A segunda vertente dá conta da influência que o movimento “modernista” teve sobre as classes cultivadas, através da difusão de sua palavra de ordem, qual seja o retorno ao “autenticamente nacional”. Isso levou à revalorização da arte e da arquitetura colonial, resultando nas primeiras medidas de preservação do patrimônio histórico e artístico, composto pelas igrejas, fortificações e outros edifícios do barroco português dos séculos XVI, XVII e XVIII. Observou-se também, junto ao meio intelectual e às classes de posses, uma escalada comercial ao espólio artístico das pequenas vilas e cidades de Minas Gerais, Bahia, etc., propiciando o estabelecimento de um número razoável de antiquários brasileiros. A partir daí se pode chegar “à raiz das condições de recepção necessárias à operação de um mercado de arte em sentido amplo, incluindo desde o artesanato popular até a mais indecifrável pintura.
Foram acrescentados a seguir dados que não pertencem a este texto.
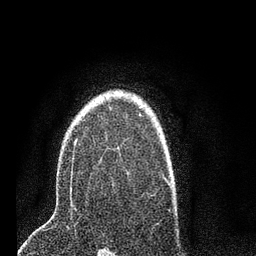
Breast MRI (dynamic contrast-enhanced), one axial slice. Position 55 of 80 along the scan axis. Cropped to one breast. Dynamic contrast-enhanced series, time point 2 of 7 at this slice position (early post-contrast). 3 T. TE 2.2 ms, TR 5.4 ms. 256 × 256 image matrix, field of view 150 × 150 mm. Female patient.
Outlined on this slice (semi-automatically segmented with operator editing):
- enhancing-tissue mask used for the functional tumour volume (all voxels passing the contrast-enhancement thresholds inside the analysis volume; usually the tumour): bounding box <70,113,141,199> (left, top, right, bottom; pixels)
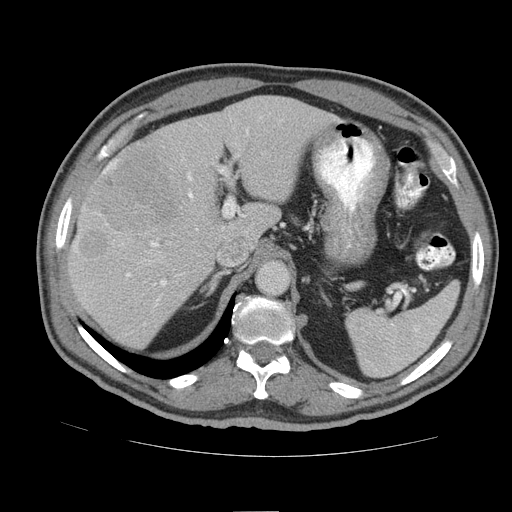
Contrast-enhanced abdominal CT (liver protocol), one axial slice; slice 60 of 105 in the series (ordered by position); reconstruction kernel STANDARD; soft-tissue window (W 400 / L 40 HU); 2.5 mm slice thickness; 512 × 512 image matrix, field of view 380 × 380 mm. Case-level facts recorded for this patient, not image findings: diagnosis: hepatocellular carcinoma (patient treated with transarterial chemoembolisation; whether this scan precedes or follows treatment is not stated here); TNM stage (as recorded): Stage-IIIB; Child-Pugh class: A; tumour nodularity: multinodular.
Outlined on this slice (semi-automatic segmentation, software-assisted and operator-edited):
- liver parenchyma outside the tumour (the mass and vessels are separate outlines, so this box may not span the whole liver): bounding box <68,96,338,348> (left, top, right, bottom; pixels)
- mass: <79,147,177,259>
- portal vein: <74,130,248,302>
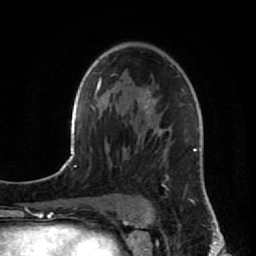
Breast MRI (dynamic contrast-enhanced), one axial slice. Slice 53 of 80 in the series (ordered by position). Cropped to one breast. Dynamic contrast-enhanced series, time point 2 of 7 at this slice position (early post-contrast). 1.5 T. TE 2.6 ms, TR 5.7 ms. 2 mm slice thickness. 256 × 256 image matrix. Female patient.
Structures marked on this image (semi-automatic segmentation, software-assisted and operator-edited):
- enhancing-tissue mask used for the functional tumour volume (all voxels passing the contrast-enhancement thresholds inside the analysis volume; usually the tumour): bounding box <124,65,209,200> (left, top, right, bottom; pixels)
Outra vertente leva em conta a ampliação e a diversificação do mercado de bens de luxo a partir do exame do crescimento demográfico da classe média e da expansão acelerada do ensino superior, uma vez que já em meados dos anos 1960 o público feminino ingressa maciçamente nas universidades – de 1965 a 1980 observa-se o aparecimento de uma leva de donas de galeria, que ajudou a alargar subitamente o comércio de pintura. A arquitetura foi a “prima rica” das artes plásticas no Brasil no período que vai de Capanema a Kubitschek. Um pacote de grandes encomendas por parte do governo, “culminando com o programa de Brasília, garantiram realizações notáveis e os arquitetos, então em pequeno número, puderam criar suas faculdades próprias e modelar o ensino de arquitetura seguindo os princípios de Le Corbusier”.
Essa fase idílica encerrou-se bruscamente com o golpe militar de 1964. A política universitária pós-1968 promoveu uma perturbadora inflação de diplomas e o mercado de trabalho não teve capacidade de absorver o novo contingente de graduados. “A dinamização da construção residencial sob a égide do BNH ajudou a estruturar um setor de habitações de luxo no qual a lógica mercantil das grandes construtoras apontava antes para o ecletismo arquitetural e para a suntuosidade agressiva da arquitetura dos engenheiros e dos decoradores do que para a graça ‘despojada’ da arquitetura dos arquitetos, ela também ao seu modo suntuosa e cara”.
Arte, privilégio e distinção pode soar, aqui e ali, de forma incômoda e perturbadora para os que pensam que a arte se constitui no último espaço ainda a salvo da divisão de trabalho e das coerções típicas do capitalismo. Durand mostra que as coisas não são bem assim, que as relações de classe penetram no meio artístico e, transfiguradas em privilégios sutis, desempenham papel decisivo nas trajetórias de carreira dos artistas. Aliás, é por isso que, em O mercado de bens simbólicos, Bourdieu escreveu que “não há qualquer razão para que a ciência conceda à sociedade dos eruditos, dos escritores e dos artistas, o estatuto de exceção que tal sociedade outorga a si mesma com tanta facilidade”.
*Afrânio Catani, professor aposentado na USP e professor visitante na UFF, é um dos organizadores do Vocabulário Bourdieu (Autêntica).
Versão com pequenas alterações de artigo publicado no extinto “Caderno de Sábado” do Jornal da Tarde em 01.04. 1989.
Referência
José Carlos Durand. Arte, privilégio e distinção: artes plásticas, arquitetura e classe dirigente no Brasil, 1855/1985. São Paulo: Perspectiva / EDUSP, 1989, 308 págs.